So it's nice to be able to dwell instead on the past couple of weeks and our experiences in the North and South (see Elizabeth Gaskell). Maybe the first thing to say is that the weather has been exceptional: no rainjacket since our first day in Cornwall!

From Cornwall we travelled not far north to Somerset, to stay for a few days at Parsonage Farm in the tiny village of Over Stowey on the edge of the Quantock Hills. I've blogged Parsonage Farm before, so suffice to say that it's a gorgeous place and we enjoyed walking on the hills and eating in the pubs. But we never saw a Lesser Spotted (hardly ever spotted) Woodpecker!

Jeannie explaining to orphan lambs that she has no food for them.

Tea in the garden at Parsonage Farm.

We met up with Jim and Cheryl Wilson for a night (see their Marvellous Adventures blog) and then committed ourselves to the bosom of the M5 and M6 to be whirled up north to my sister's near Bolton, Lancashire. Now you may not be aware that this country, as well as its well-established class structure, has an even deeper north-south divide than Tasmania! Probably even before Elizabeth Gaskell, southerners thought the north was populated by clog-wearing labourers with laughable accents, while the northerners believed the other half to be effete aristocrats busily grinding the faces of the poor. And there's still more than a bit of that, but our experience (as southerners originally) is that the north is full of lovely people who smile at you in the street and stop their cars to ask whether you are lost. That don't happen in London!

With Kate and Chris we visited a couple of stately homes and gardens, marvelling at the vast numbers of people who come to enjoy them. We also got to meet our very new grand-niece, Sophie: a real little charmer.

Tatton Park being enjoyed by the crowds.

Kate & Chris on the steps of the church where they were married 34 years ago, to the day.

Jeannie and our nephew Robert, the Boy from Bolton.

Grand-niece Sophie.
Why is that man making funny faces at me?

Family group, Andrea is the only one you haven't met already.

Our final stay in the north was in the North York Moors national park, an area that I've never been to before, but which Jeannie visited as a student. We stayed in a B&B at Kirkbymoorside (good names up there) and since the weather was so good we bought a book of walks and did one each of our four days. It's lovely country: deep valleys with stone walls and very white sheep in very green fields and then miles of open heather moorland on the ridges (or "riggs" locally). Just made for walking, and many people do; at every stop we would see people putting on walking boots and shouldering packs. We met plenty of people on the tracks and one pub offered covers for muddy boots at the door!

### DO THIS
Answer these questions using the travel post:
1. In which village is Parsonage Farm?
2. How many years before the visit were Kate and Chris married in the church?
3. In which town was the B&B in the North York Moors?
These records come from a different source than the travel post.

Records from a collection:
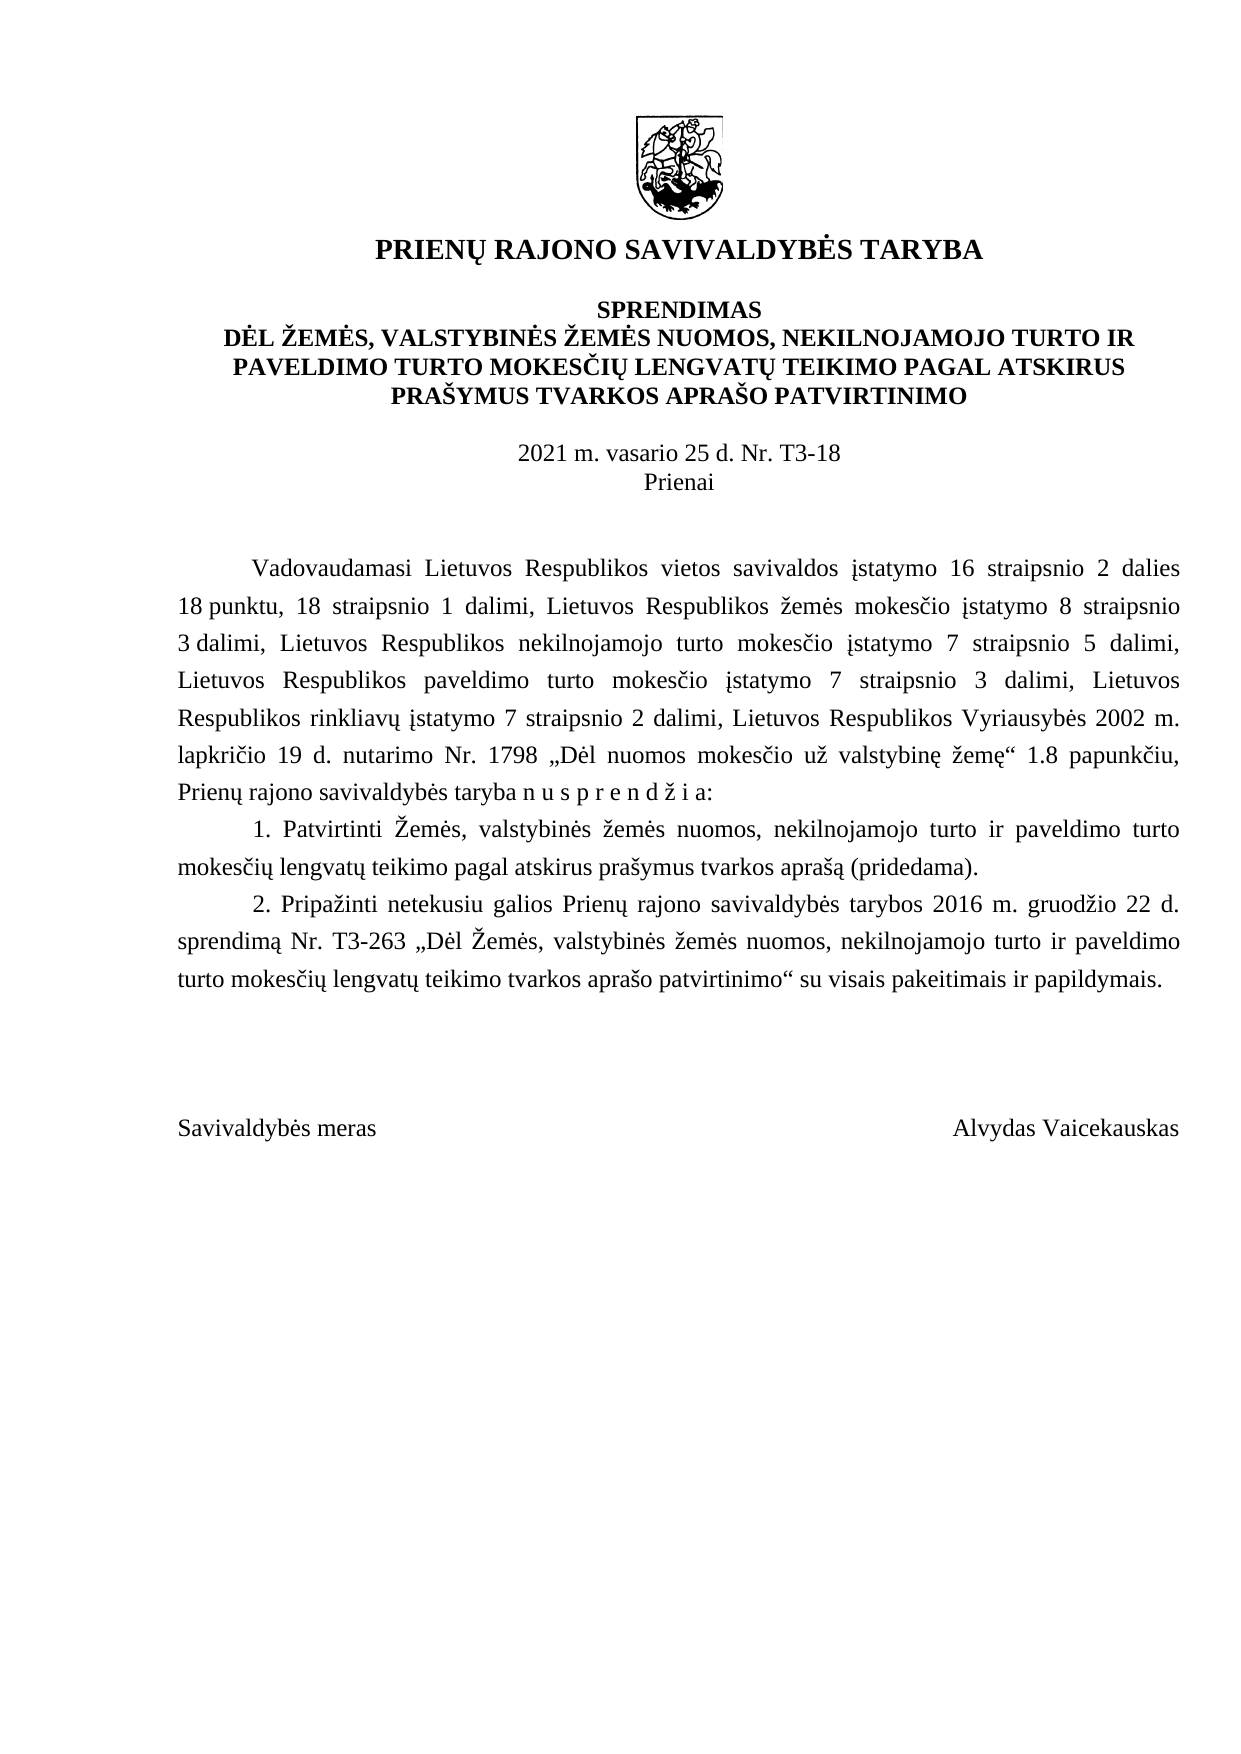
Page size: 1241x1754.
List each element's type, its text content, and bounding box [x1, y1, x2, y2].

text DĖL ŽEMĖS, VALSTYBINĖS ŽEMĖS NUOMOS, NEKILNOJAMOJO TURTO IR PAVELDIMO TURTO MOKESČIŲ LENGVATŲ TEIKIMO PAGAL ATSKIRUS PRAŠYMUS TVARKOS APRAŠO PATVIRTINIMO [177, 323, 1181, 410]
text 2. Pripažinti netekusiu galios Prienų rajono savivaldybės tarybos 2016 m. gruodžio 22 d. sprendimą Nr. T3-263 „Dėl Žemės, valstybinės žemės nuomos, nekilnojamojo turto ir paveldimo turto mokesčių lengvatų teikimo tvarkos aprašo patvirtinimo“ su visais pakeitimais ir papildymais. [177, 889, 1181, 992]
text Savivaldybės meras Alvydas Vaicekauskas [177, 1113, 1181, 1142]
text PRIENŲ RAJONO SAVIVALDYBĖS TARYBA [177, 232, 1181, 266]
text Prienai [177, 467, 1181, 496]
text 2021 m. vasario 25 d. Nr. T3-18 [177, 438, 1181, 467]
text Vadovaudamasi Lietuvos Respublikos vietos savivaldos įstatymo 16 straipsnio 2 dalies 18 punktu, 18 straipsnio 1 dalimi, Lietuvos Respublikos žemės mokesčio įstatymo 8 straipsnio 3 dalimi, Lietuvos Respublikos nekilnojamojo turto mokesčio įstatymo 7 straipsnio 5 dalimi, Lietuvos Respublikos paveldimo turto mokesčio įstatymo 7 straipsnio 3 dalimi, Lietuvos Respublikos rinkliavų įstatymo 7 straipsnio 2 dalimi, Lietuvos Respublikos Vyriausybės 2002 m. lapkričio 19 d. nutarimo Nr. 1798 „Dėl nuomos mokesčio už valstybinę žemę“ 1.8 papunkčiu, Prienų rajono savivaldybės taryba n u s p r e n d ž i a: [177, 553, 1181, 806]
text 1. Patvirtinti Žemės, valstybinės žemės nuomos, nekilnojamojo turto ir paveldimo turto mokesčių lengvatų teikimo pagal atskirus prašymus tvarkos aprašą (pridedama). [177, 814, 1181, 881]
text SPRENDIMAS [177, 295, 1181, 323]
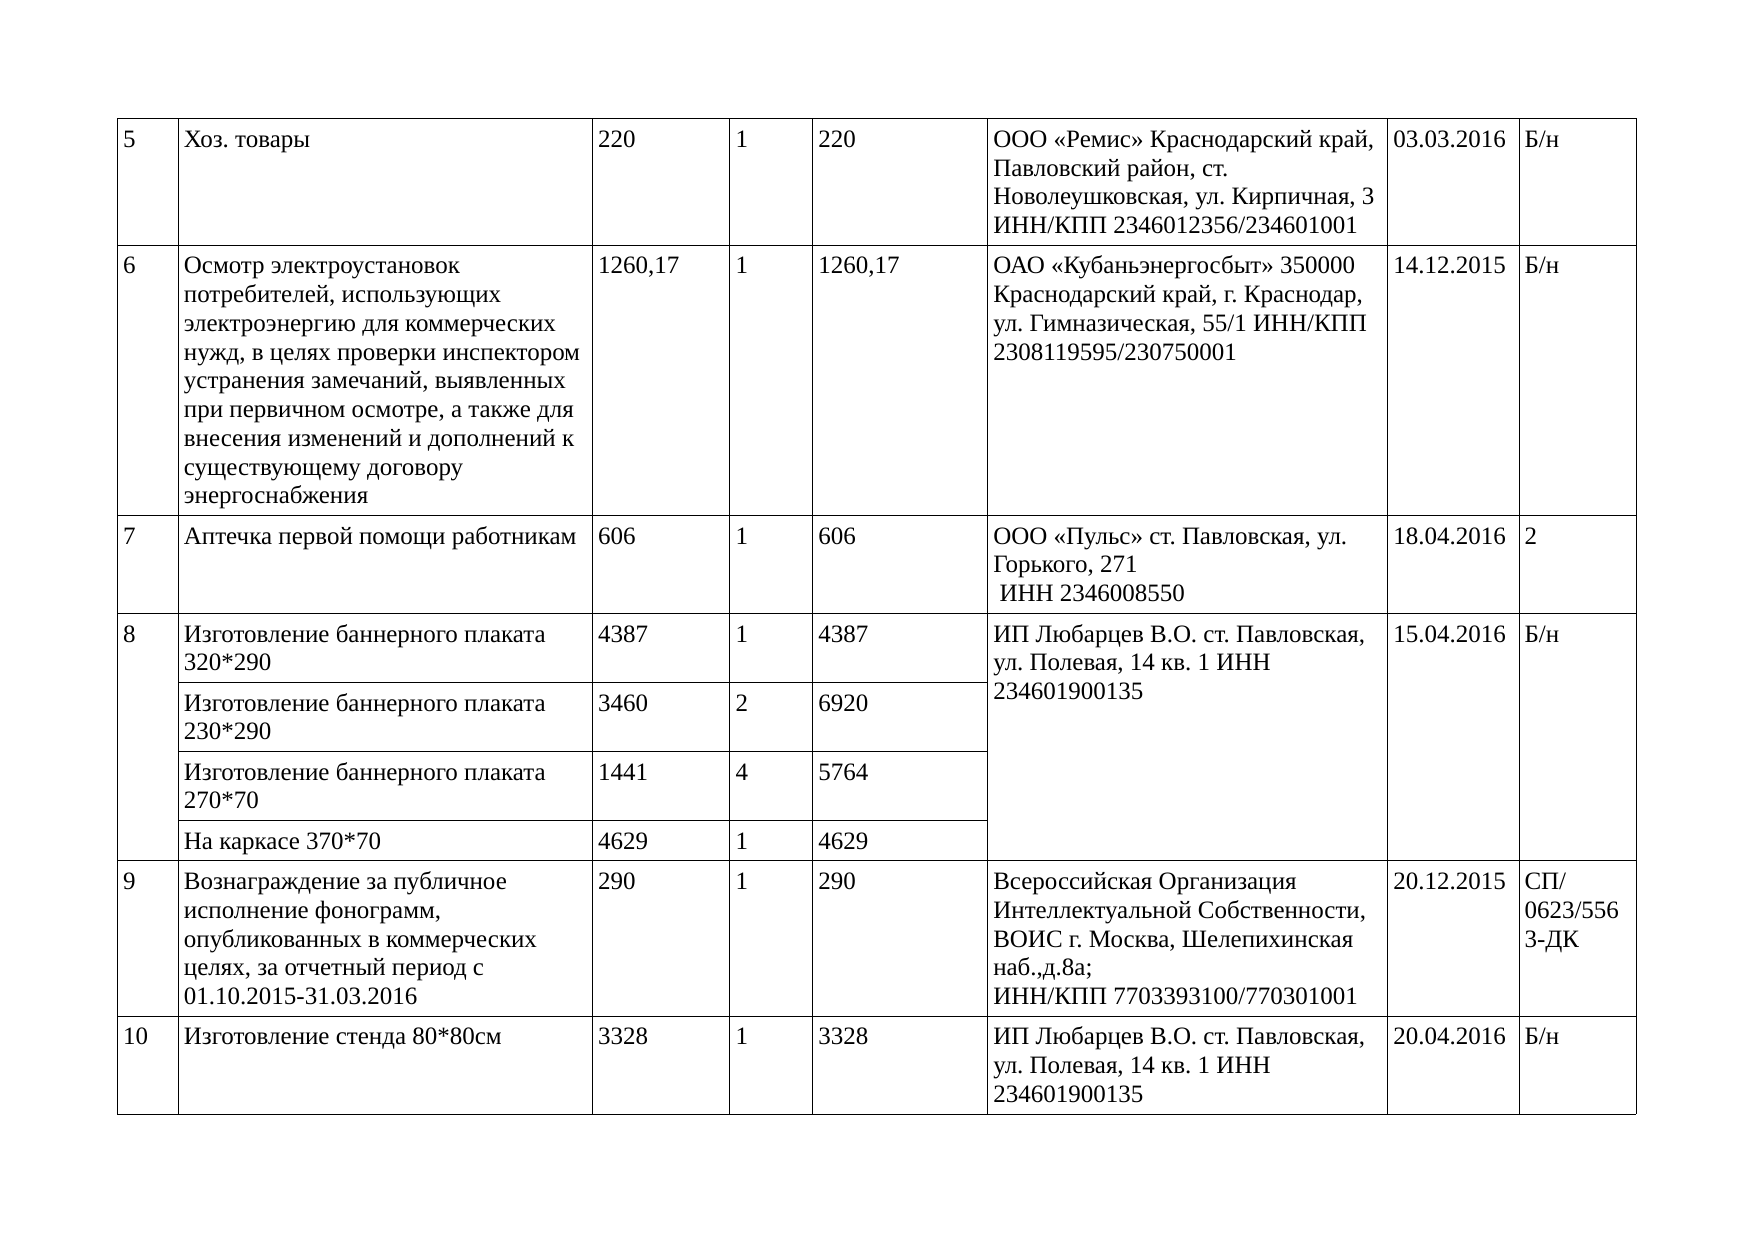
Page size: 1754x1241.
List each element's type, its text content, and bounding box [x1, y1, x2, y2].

table_cell ООО «Пульс» ст. Павловская, ул. Горького, 271 ИНН 2346008550 [988, 516, 1387, 613]
table_cell 4 [730, 752, 812, 820]
table_cell 606 [593, 516, 729, 613]
table_cell 5764 [813, 752, 987, 820]
table_cell 3460 [593, 683, 729, 751]
table_cell 6 [118, 246, 178, 515]
table_cell 1 [730, 516, 812, 613]
table_cell 1 [730, 861, 812, 1016]
table_cell 4629 [593, 821, 729, 860]
table_cell ОАО «Кубаньэнергосбыт» 350000 Краснодарский край, г. Краснодар, ул. Гимназическая, 55/1 ИНН/КПП 2308119595/230750001 [988, 246, 1387, 515]
table_cell 220 [593, 119, 729, 245]
table_cell 606 [813, 516, 987, 613]
table_cell 290 [813, 861, 987, 1016]
table_cell 4387 [593, 614, 729, 682]
table_cell 7 [118, 516, 178, 613]
table_cell 1 [730, 1017, 812, 1113]
table_cell Изготовление баннерного плаката 230*290 [179, 683, 592, 751]
table_cell Б/н [1520, 246, 1636, 515]
table_cell 2 [730, 683, 812, 751]
table_cell Б/н [1520, 614, 1636, 860]
table_cell 20.12.2015 [1388, 861, 1519, 1016]
table_cell 4387 [813, 614, 987, 682]
table_cell ИП Любарцев В.О. ст. Павловская, ул. Полевая, 14 кв. 1 ИНН 234601900135 [988, 614, 1387, 860]
table_cell ООО «Ремис» Краснодарский край, Павловский район, ст. Новолеушковская, ул. Кирпичная, 3 ИНН/КПП 2346012356/234601001 [988, 119, 1387, 245]
table_cell 1441 [593, 752, 729, 820]
table_cell Изготовление баннерного плаката 320*290 [179, 614, 592, 682]
table_cell 3328 [593, 1017, 729, 1113]
table_cell 14.12.2015 [1388, 246, 1519, 515]
table_cell 1 [730, 614, 812, 682]
table_cell 1260,17 [813, 246, 987, 515]
table_cell 5 [118, 119, 178, 245]
table_cell 20.04.2016 [1388, 1017, 1519, 1113]
table_cell 18.04.2016 [1388, 516, 1519, 613]
table_cell 03.03.2016 [1388, 119, 1519, 245]
table_cell Осмотр электроустановок потребителей, использующих электроэнергию для коммерческих нужд, в целях проверки инспектором устранения замечаний, выявленных при первичном осмотре, а также для внесения изменений и дополнений к существующему договору энергоснабжения [179, 246, 592, 515]
table_cell 220 [813, 119, 987, 245]
table_cell 6920 [813, 683, 987, 751]
table_cell Аптечка первой помощи работникам [179, 516, 592, 613]
table_cell Всероссийская Организация Интеллектуальной Собственности, ВОИС г. Москва, Шелепихинская наб.,д.8а; ИНН/КПП 7703393100/770301001 [988, 861, 1387, 1016]
table_cell 1260,17 [593, 246, 729, 515]
table_cell ИП Любарцев В.О. ст. Павловская, ул. Полевая, 14 кв. 1 ИНН 234601900135 [988, 1017, 1387, 1113]
table_cell 1 [730, 246, 812, 515]
table_cell Вознаграждение за публичное исполнение фонограмм, опубликованных в коммерческих целях, за отчетный период с 01.10.2015-31.03.2016 [179, 861, 592, 1016]
table_cell Изготовление стенда 80*80см [179, 1017, 592, 1113]
table_cell 1 [730, 821, 812, 860]
table_cell 8 [118, 614, 178, 860]
table_cell Изготовление баннерного плаката 270*70 [179, 752, 592, 820]
table_cell Б/н [1520, 1017, 1636, 1113]
table_cell 10 [118, 1017, 178, 1113]
table_cell 4629 [813, 821, 987, 860]
table_cell 290 [593, 861, 729, 1016]
table_cell Б/н [1520, 119, 1636, 245]
table_cell Хоз. товары [179, 119, 592, 245]
table_cell 9 [118, 861, 178, 1016]
table_cell 15.04.2016 [1388, 614, 1519, 860]
table_cell 1 [730, 119, 812, 245]
table_cell На каркасе 370*70 [179, 821, 592, 860]
table_cell СП/0623/5563-ДК [1520, 861, 1636, 1016]
table_cell 3328 [813, 1017, 987, 1113]
table_cell 2 [1520, 516, 1636, 613]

### TASK SOLUTION
1. Over Stowey
2. 34 years
3. Kirkbymoorside